Quick Story

November 30, 2009

And so she made the fractures of her heart into dents: Still present, still remembered, but not deep and paining enough to sag her steps. Her feet would rise and fall slowly with the rhythm of her breathing–But yet they rose…!

Storytellin’!

November 29, 2009

So I did some storytellin’ the other day. Hit up 7:00 minutes in or so, though the rest of the show’s fun too. I really enjoy this weird magical realism/jazz mode I write in sometimes… If you ever wonder how I thought it up, read Coming Through Slaughter. Incredible book that I could rant about for days, it’s basically a half-truth poetic pseudo-biography of a historically mysterious jazz musician who played before jazz was called jazz. But yeah! Here:

Click here, Mr. saxophone player.

(Falls a little short, but eh! Fun to write.)

The Grumplelump

There lives a creature in Karimakoo,
Where the Grinkles eat grapleleaves and honeydew
And the Crickleups frolick all night and all day,
But this poor creature, the Grumplelump, does not get to play,
Instead, he sleeps sadly, all forlorn and upcurled,
For on his back sits the rest of the world.

“Righteous Days”

November 28, 2009

(OR: Fun with attempts at cliche-less dialogue and making up colloquialisms!)

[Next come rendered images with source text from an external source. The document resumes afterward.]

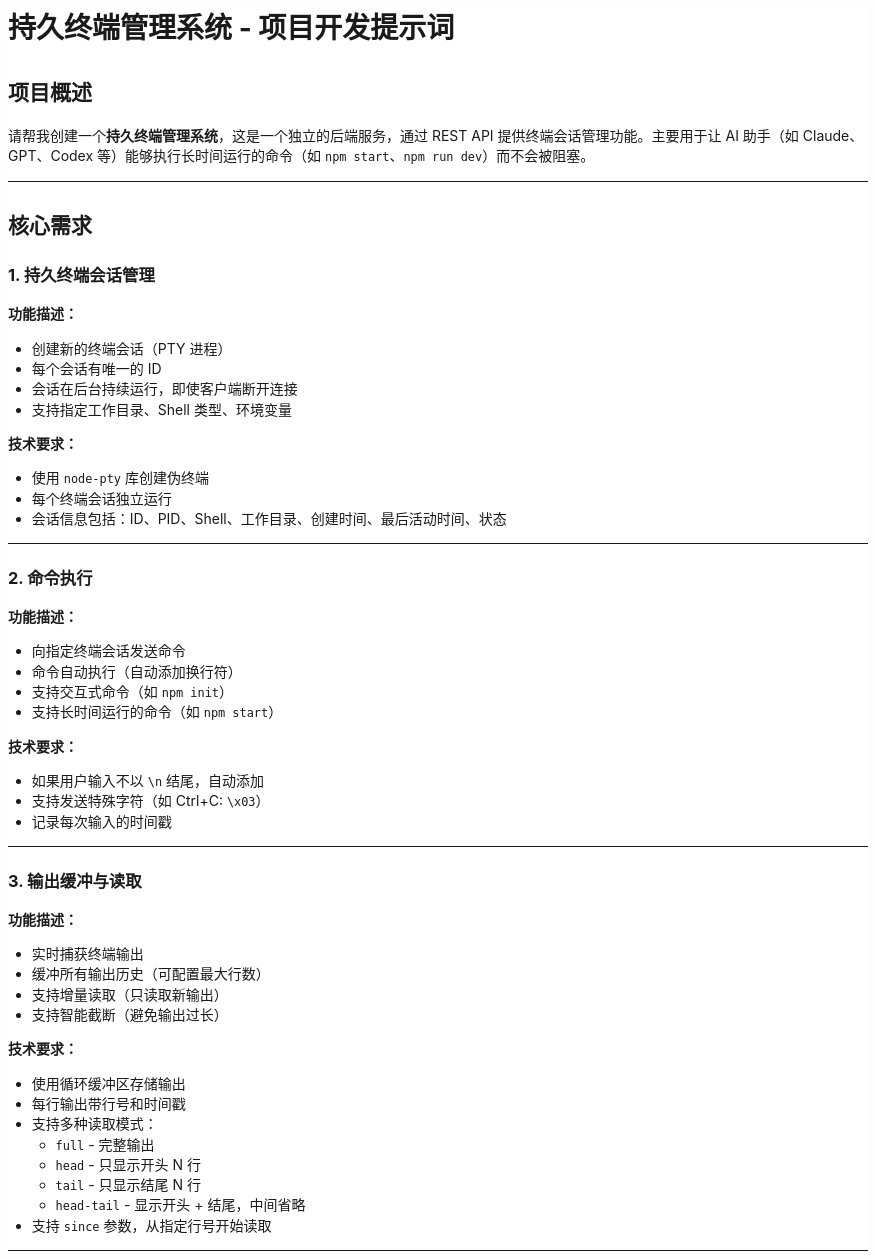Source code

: # 持久终端管理系统 - 项目开发提示词

## 项目概述

请帮我创建一个**持久终端管理系统**，这是一个独立的后端服务，通过 REST API 提供终端会话管理功能。主要用于让 AI 助手（如 Claude、GPT、Codex 等）能够执行长时间运行的命令（如 `npm start`、`npm run dev`）而不会被阻塞。

---

## 核心需求

### 1. 持久终端会话管理

**功能描述：**
- 创建新的终端会话（PTY 进程）
- 每个会话有唯一的 ID
- 会话在后台持续运行，即使客户端断开连接
- 支持指定工作目录、Shell 类型、环境变量

**技术要求：**
- 使用 `node-pty` 库创建伪终端
- 每个终端会话独立运行
- 会话信息包括：ID、PID、Shell、工作目录、创建时间、最后活动时间、状态

---

### 2. 命令执行

**功能描述：**
- 向指定终端会话发送命令
- 命令自动执行（自动添加换行符）
- 支持交互式命令（如 `npm init`）
- 支持长时间运行的命令（如 `npm start`）

**技术要求：**
- 如果用户输入不以 `\n` 结尾，自动添加
- 支持发送特殊字符（如 Ctrl+C: `\x03`）
- 记录每次输入的时间戳

---

### 3. 输出缓冲与读取

**功能描述：**
- 实时捕获终端输出
- 缓冲所有输出历史（可配置最大行数）
- 支持增量读取（只读取新输出）
- 支持智能截断（避免输出过长）

**技术要求：**
- 使用循环缓冲区存储输出
- 每行输出带行号和时间戳
- 支持多种读取模式：
  - `full` - 完整输出
  - `head` - 只显示开头 N 行
  - `tail` - 只显示结尾 N 行
  - `head-tail` - 显示开头 + 结尾，中间省略
- 支持 `since` 参数，从指定行号开始读取

---
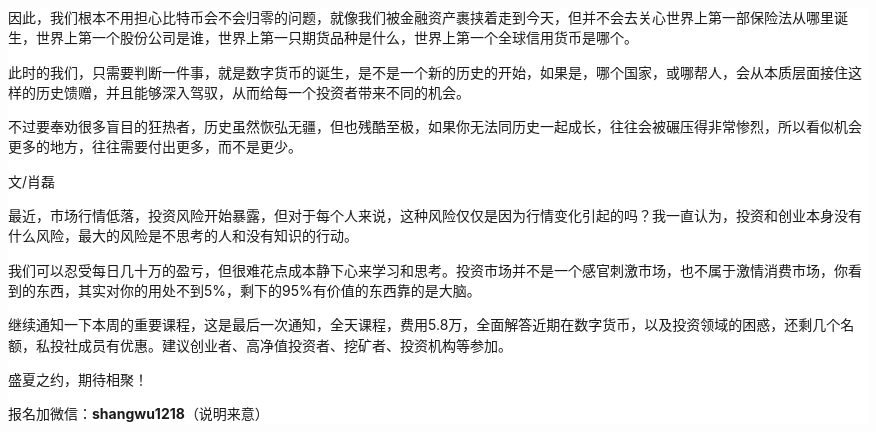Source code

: 
因此，我们根本不用担心比特币会不会归零的问题，就像我们被金融资产裹挟着走到今天，但并不会去关心世界上第一部保险法从哪里诞生，世界上第一个股份公司是谁，世界上第一只期货品种是什么，世界上第一个全球信用货币是哪个。



此时的我们，只需要判断一件事，就是数字货币的诞生，是不是一个新的历史的开始，如果是，哪个国家，或哪帮人，会从本质层面接住这样的历史馈赠，并且能够深入驾驭，从而给每一个投资者带来不同的机会。



不过要奉劝很多盲目的狂热者，历史虽然恢弘无疆，但也残酷至极，如果你无法同历史一起成长，往往会被碾压得非常惨烈，所以看似机会更多的地方，往往需要付出更多，而不是更少。





文/肖磊



最近，市场行情低落，投资风险开始暴露，但对于每个人来说，这种风险仅仅是因为行情变化引起的吗？我一直认为，投资和创业本身没有什么风险，最大的风险是不思考的人和没有知识的行动。



我们可以忍受每日几十万的盈亏，但很难花点成本静下心来学习和思考。投资市场并不是一个感官刺激市场，也不属于激情消费市场，你看到的东西，其实对你的用处不到5%，剩下的95%有价值的东西靠的是大脑。



继续通知一下本周的重要课程，这是最后一次通知，全天课程，费用5.8万，全面解答近期在数字货币，以及投资领域的困惑，还剩几个名额，私投社成员有优惠。建议创业者、高净值投资者、挖矿者、投资机构等参加。



盛夏之约，期待相聚！

报名加微信：**shangwu1218**（说明来意）










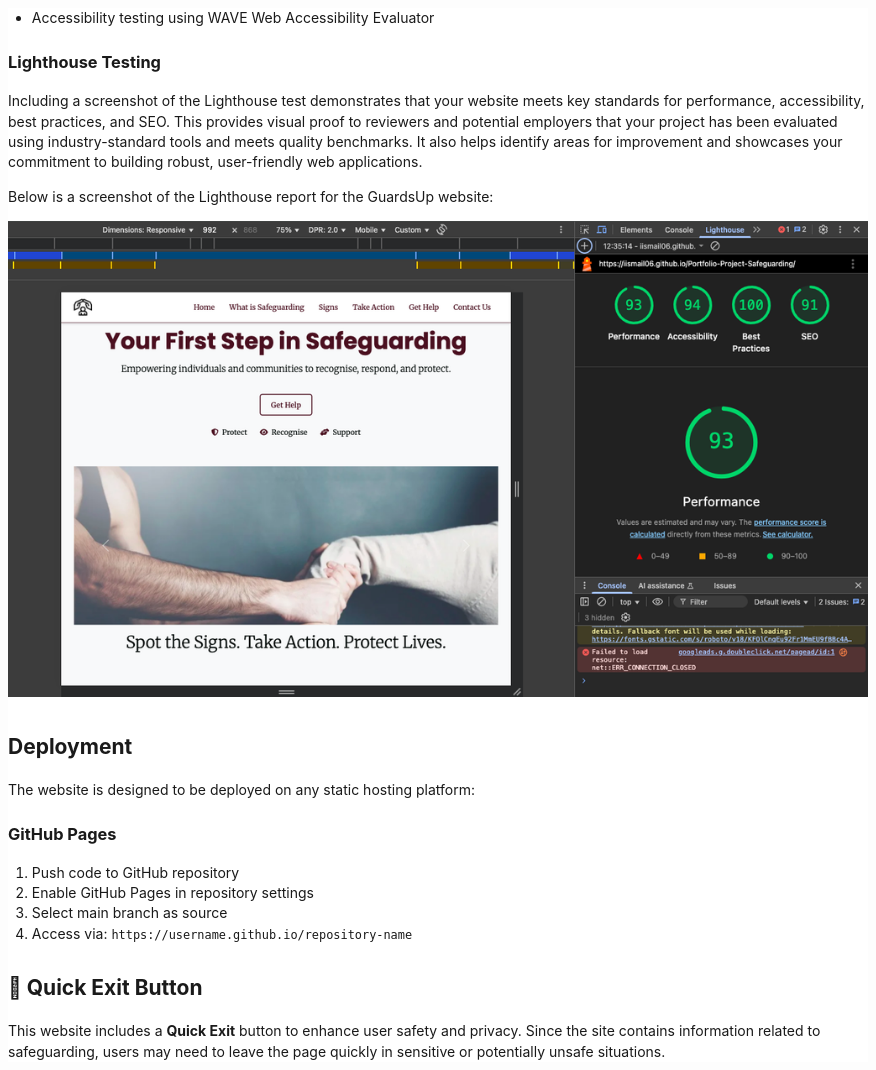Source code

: - Accessibility testing using WAVE Web Accessibility Evaluator

### Lighthouse Testing

Including a screenshot of the Lighthouse test demonstrates that your website meets key standards for performance, accessibility, best practices, and SEO. This provides visual proof to reviewers and potential employers that your project has been evaluated using industry-standard tools and meets quality benchmarks. It also helps identify areas for improvement and showcases your commitment to building robust, user-friendly web applications.

Below is a screenshot of the Lighthouse report for the GuardsUp website:

![Lighthouse Test Screenshot](assets/documentation%20/Screenshot-of-light-house-test.png)

## Deployment

The website is designed to be deployed on any static hosting platform:

### GitHub Pages

1. Push code to GitHub repository
2. Enable GitHub Pages in repository settings
3. Select main branch as source
4. Access via: `https://username.github.io/repository-name`

## 🚪 Quick Exit Button

This website includes a **Quick Exit** button to enhance user safety and privacy. Since the site contains information related to safeguarding, users may need to leave the page quickly in sensitive or potentially unsafe situations.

“So I’m on the shop shift the other day, right? Nobody comes in all day, surprise, it’s a wonder that Lee still lets the place stay open. But yeah, so I sit around and let the place sit still with me, read some of the magazines, that sorta stuff–”
“Get the damn story out, Johnny!”
“I’m getting, I’m getting! Right, so, sittin’ there, and about an hour before the place dies the daily death, and good spirit up high, this kid walks in!”
“Kid!”
“Kid! It’s crazy! I mean, I get some old creeps every now and then, chah, but a kid! In the shop! I barely knew how to sit! I mean, my mind ain’t quiet around kids in the first place, couldn’t really understand ’em after I stopped bein’ one, chah, but here! The shop ain’t really decent enough to be a playground, catch?”
“Catch, yeah, but what, you chase him out the chimney or somethin’?”
“Nah, nah, I let him wander the place a little first. Didn’t really know how to dig for a split tick, but then I guessed I could just let him go off and see the shop around, chah? So he goes off around the place.”
“And then he…?”
“And then he comes up to the marbletop counter holding an old violin he cropped off one of the shelves and goes, ‘Pretty crap shop y’got here, oldskin.'”
“Crap shop!”
“Crap shop!”
“Kid had some spikes on his back, he did!”
“Crap shop! Spikes! I mean, I ain’t proud of the place, chah, it ain’t even my spot to be proud of, but just callin’ it like that! Kid had spikes to the ears! Little bastard! So I give him a stare for a tick and soon enough ask him why he thought it was a crap shop. He goes, ‘Got nothin’ here that ain’t got a dust coat.’ I tell him that’s the sort of deal that gets hunted for around here. And he runs off his mouth, ‘Ain’t a deal if it’s a deal fer nothin’s worth.'”
“Y’hit him, right?”
“I tried, chah, but the kid dodged, dropped the damn violin to the ground (it didn’t get any more bent up, ‘least that) and ran down for outside’s safety. I fired down after him yelling death and curses like a black siren, already thinkin’ how I could grab his hair and brand his cheek red with my palm, but he hopped one of the broken windows and made off down the horizon like a jackrabbit on ice.”
“Skedaddled!”
“So I stayed grounded for a tick or two, real thoughtful in my little world, and soon then went back in to the counter. And would you know it?”
“What’d I know?”
“Kid left a shoe. Ran clean out of it.”
“A shoe! Ha, put it on a shelf and stick a number on it.”
“Think I will, chah. Kid gave me some merchandise for my worries, hah!”
“Hah! Man, Johnny, for a guy with a dead-boring gig…”
“I catch that, man. I catch.”
“Hah… ‘crap shop’. …Hah!”
“‘Crap shop.'”

Starting back up soon!

November 26, 2009

Probably this weekend. Oh snap. Here’s a random poem to tide you over when someone told me to write about anything:

“Anything”, you say! Oh, what poet’s plight is this?
To such an end, there’s none! Like asking a lover
To choose their partner from all the world that they know not!
The mere work makes me grasp around–
A flower! A soul! Some dream, or crooked streetlight,
Some tower that stands to be made symbolic,
Some reason with words to sulk or frolic,
Aie! Give me the curve of the Earth to write upon,
And my words shall not be visible in worldly scope,
Though at least, perhaps, to a kinder, smaller wanderer,
A passerby, who will see such a grandly sighted poem,
etched on a rock by the road, and wonder.